Reading a color image:
The RGB image that I use here is of size 497 x 248 and the format is ‘uint8’.
MATLAB code:
data=fread(fp,[248 497*3]);
RGB=zeros([248 497 3]);


Download link: color_image.img

The file content is read into a matrix of size [248 497*3]. The matrix ‘data’ contains Red component, Green component and the blue component. The file format used here is ‘uint8’.
Now let’s see how the data is stored in the file and how it will be retrieved to view in MATLAB.
Consider an RGB matrix of size 5x5. This means that the total pixels in the file will be 5x5x3.So we need to read the 5x5 pixels of Red component, 5x5 pixels of Green component and 5x5 Blue component. All the components are stored in a single matrix and then it is separated as R,G and B components.

In the above image, I1 represents the Red, Green and Blue components separately. And ‘data’ is the contents stored inside the file. All the 3 components are stored adjacent to each other in the file.
Reading Complex Image:
In a complex image, the real and imaginary part of the pixel will be stored adjacent to each other.
All the coherent systems generate complex data such as Synthetic Aperture Radar images, Ultrasound images etc.
MATLAB code:
%Read complex data
full_data=fread(fp,[746*2 3680],'double');

Download Link: Vesuvius_cmplx.img
The above example image (View of Mount Vesuvius) is an incoherent image which is captured from the illumination of sun. This image does not contain imaginary part or phase. So I manually added a constant phase just for the purpose of making it complex image.
In general, the first row will be real part and the next row will be imaginary part in the complex data file i.e. Real and Imaginary parts will be alternating in each row. This format may differ based on the method of storing the file.
The matrix full_data contains the real and imaginary parts in alternate rows. The ‘complex_data’ which is the final matrix contains the complex data.

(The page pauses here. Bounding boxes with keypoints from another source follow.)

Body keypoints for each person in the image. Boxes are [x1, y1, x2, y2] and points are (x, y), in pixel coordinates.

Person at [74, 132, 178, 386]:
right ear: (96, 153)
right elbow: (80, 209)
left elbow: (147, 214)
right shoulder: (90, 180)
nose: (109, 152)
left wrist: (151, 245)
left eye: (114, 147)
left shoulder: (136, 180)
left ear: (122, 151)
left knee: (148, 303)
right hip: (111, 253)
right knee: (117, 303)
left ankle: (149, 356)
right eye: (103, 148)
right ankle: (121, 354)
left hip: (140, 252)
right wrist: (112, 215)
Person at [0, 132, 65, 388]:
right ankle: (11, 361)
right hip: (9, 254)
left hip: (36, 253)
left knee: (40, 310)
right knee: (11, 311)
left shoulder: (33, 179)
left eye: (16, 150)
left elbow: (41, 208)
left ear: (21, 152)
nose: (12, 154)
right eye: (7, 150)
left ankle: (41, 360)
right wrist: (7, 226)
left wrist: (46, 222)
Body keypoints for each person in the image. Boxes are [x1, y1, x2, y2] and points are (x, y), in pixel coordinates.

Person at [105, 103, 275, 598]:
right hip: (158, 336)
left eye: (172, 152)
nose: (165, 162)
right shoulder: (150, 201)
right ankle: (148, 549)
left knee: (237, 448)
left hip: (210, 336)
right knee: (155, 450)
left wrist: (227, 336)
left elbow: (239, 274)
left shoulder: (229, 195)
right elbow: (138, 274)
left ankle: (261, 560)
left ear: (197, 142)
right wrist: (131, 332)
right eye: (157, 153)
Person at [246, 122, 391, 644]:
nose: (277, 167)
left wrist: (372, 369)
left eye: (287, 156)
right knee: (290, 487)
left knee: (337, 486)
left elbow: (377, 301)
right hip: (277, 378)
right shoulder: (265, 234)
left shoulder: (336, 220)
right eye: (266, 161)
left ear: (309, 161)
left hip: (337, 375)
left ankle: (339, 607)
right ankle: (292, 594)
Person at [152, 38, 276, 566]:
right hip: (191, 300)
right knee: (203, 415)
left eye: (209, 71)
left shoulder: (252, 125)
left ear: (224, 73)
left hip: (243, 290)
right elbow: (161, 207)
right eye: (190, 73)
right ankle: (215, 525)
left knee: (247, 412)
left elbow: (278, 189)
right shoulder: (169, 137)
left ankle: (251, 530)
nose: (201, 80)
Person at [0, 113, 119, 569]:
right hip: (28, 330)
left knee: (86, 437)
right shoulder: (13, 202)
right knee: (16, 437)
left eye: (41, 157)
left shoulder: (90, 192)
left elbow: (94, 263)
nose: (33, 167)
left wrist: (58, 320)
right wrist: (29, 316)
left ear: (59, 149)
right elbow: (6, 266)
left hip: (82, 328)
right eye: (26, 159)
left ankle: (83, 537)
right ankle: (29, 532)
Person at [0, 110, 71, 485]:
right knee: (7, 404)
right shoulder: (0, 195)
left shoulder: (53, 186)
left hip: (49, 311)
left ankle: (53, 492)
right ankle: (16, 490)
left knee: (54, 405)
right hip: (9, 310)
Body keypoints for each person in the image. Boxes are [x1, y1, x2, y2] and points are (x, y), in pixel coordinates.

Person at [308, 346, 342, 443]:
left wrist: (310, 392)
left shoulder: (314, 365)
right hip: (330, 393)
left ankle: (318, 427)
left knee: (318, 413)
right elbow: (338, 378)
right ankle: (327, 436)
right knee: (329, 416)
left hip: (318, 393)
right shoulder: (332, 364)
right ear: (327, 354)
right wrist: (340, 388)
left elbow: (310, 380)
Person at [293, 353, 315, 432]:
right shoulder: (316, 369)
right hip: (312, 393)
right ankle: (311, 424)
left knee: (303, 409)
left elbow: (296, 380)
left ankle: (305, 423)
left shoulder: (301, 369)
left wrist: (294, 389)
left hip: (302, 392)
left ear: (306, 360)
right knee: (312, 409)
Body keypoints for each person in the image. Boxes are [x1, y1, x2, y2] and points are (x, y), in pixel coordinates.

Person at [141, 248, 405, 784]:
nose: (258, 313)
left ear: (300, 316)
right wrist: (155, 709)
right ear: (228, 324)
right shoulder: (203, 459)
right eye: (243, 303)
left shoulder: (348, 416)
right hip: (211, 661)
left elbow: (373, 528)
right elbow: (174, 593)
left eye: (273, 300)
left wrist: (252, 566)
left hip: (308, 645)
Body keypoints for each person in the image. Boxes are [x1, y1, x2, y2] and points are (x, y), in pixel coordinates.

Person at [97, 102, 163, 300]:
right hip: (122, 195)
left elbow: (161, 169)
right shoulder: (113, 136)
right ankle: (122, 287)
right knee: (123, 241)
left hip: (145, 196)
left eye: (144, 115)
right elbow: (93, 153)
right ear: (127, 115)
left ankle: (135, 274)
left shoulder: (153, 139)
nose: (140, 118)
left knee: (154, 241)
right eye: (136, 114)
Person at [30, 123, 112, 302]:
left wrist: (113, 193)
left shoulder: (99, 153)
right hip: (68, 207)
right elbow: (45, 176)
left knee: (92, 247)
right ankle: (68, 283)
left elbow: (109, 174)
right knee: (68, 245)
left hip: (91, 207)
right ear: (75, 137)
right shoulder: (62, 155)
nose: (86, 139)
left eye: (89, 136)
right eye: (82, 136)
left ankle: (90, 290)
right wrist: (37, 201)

Image Format is important!
The data type of the content stored in the file is important as it may misinterpret the data if not mentioned correctly.
For instance, Intensity format SAR images are usually in the double format ie the maximum pixel value can exceed 255.
Consider a matrix A of type ‘double’ if the matrix is converted into unsigned integer of 8 bit format then the value greater than 255 will be rounded up to 255.

After the Matrix A of data type ‘double’ converted to Matrix B of ‘uint8’, the values such as 300,150000 and 89999 are converted to the highest range limit of uint8 ie 255. And the decimal point, 4.44 is rounded up to 4.
Machine Format also need to be considered!
Based on the platform the machine format changes.

Big Endian format:
MATLAB code:
fp = fopen('Vesuvius.dat','r','b');
Imgsize = [746 3680];
Img = fread(fp,Imgsize,'float32');

Little Endian format:
fp = fopen('Vesuvius.dat','r','l');
Imgsize = [746 3680];
Img = fread(fp,Imgsize,'float32');
If the machine format is mentioned explicitly then the file is read in the mentioned order. For instance, consider a file stored in 'Little endian format' but if it is opened in 'Big endian format' then file will be not be read correct. It is also based on the format the local machine supports.